『LP』は、沖縄でつくられている季刊の写真誌である。創刊以来気にはしていたが、今号の特集が「写真家 平敷兼七 追悼」だというので、初めて購入した。
2008年末に銀座ニコンサロンで開かれた写真展「山羊の肺」は、ちょっと感動的だった。同年に国立近代美術館で開かれた「沖縄・プリズム1872-2008」における氏の作品の展示よりも素晴らしかったのは、言葉の力、匿名多数の記憶の力をも感じたからだろうと思った。そんな写真家が、昨年2009年に亡くなった。年末に東京で開かれた写真展には、足を運ぶことができなかった。
特集には、平敷兼七が那覇新都心開発前の「銘苅古墳群」を撮影した作品群が掲載されている。被写体は「山羊の肺」などとは違って「もの」だが、それでも「人」に対する場合と同じように、間合いの自然さ、優しさといったものを感じる。技巧的に大見得を切っているところは全くない。モノクロのトーンが素晴らしい。
いろいろな方が追悼文を寄せている。見たことも会ったこともない写真家だが、平敷兼七という人物を慕う気持ちだらけで、つい泣けてしまう。そんな中で、オサムジェームス中川という写真家が、納得させられる言葉を記している。
「1970年代の日本の写真家の多くが「粗粒子、ブレ、ノーファインダー」といった、アグレッシブな表現スタイルが主流の時代に、平敷さんのような欲のない、メディテイティブな優しいまなざしに、ボクが共鳴する何かがあったのかもしれません。」
平敷兼七はライカM4とコンタックスG1を使っていた。この「まなざし」にはやはりレンジファインダー機だよなあ、と、これも納得した次第。

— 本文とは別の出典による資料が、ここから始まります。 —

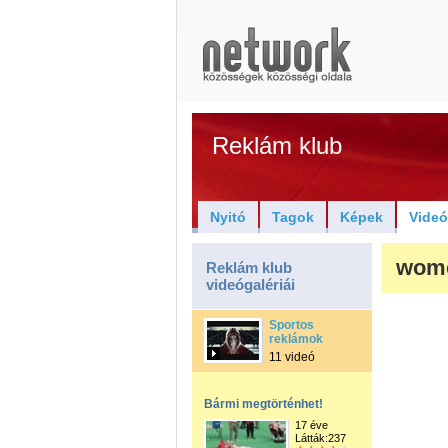
Reklám klub
Nyitó
Tagok
Képek
Vide
wom
Reklám klub
videógalériái
Sportos
reklámok
11 videó
Bármi megtörténhet!
17 éve
Látták:237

特集外ではあるが、豊里友行という俳人・写真家による、「彫刻家 金城実の世界」と題した写真が何枚か掲載されている。彫刻家の手、その手により作り上げられたぐちょぐちょとした人物のマチエールがとらえられている。金城実という異色の彫刻家の手仕事を実感できるような視線を提供してくれるもので、これも素晴らしい。この2月に同名の写真集が出されるようで、ちょっと楽しみだ。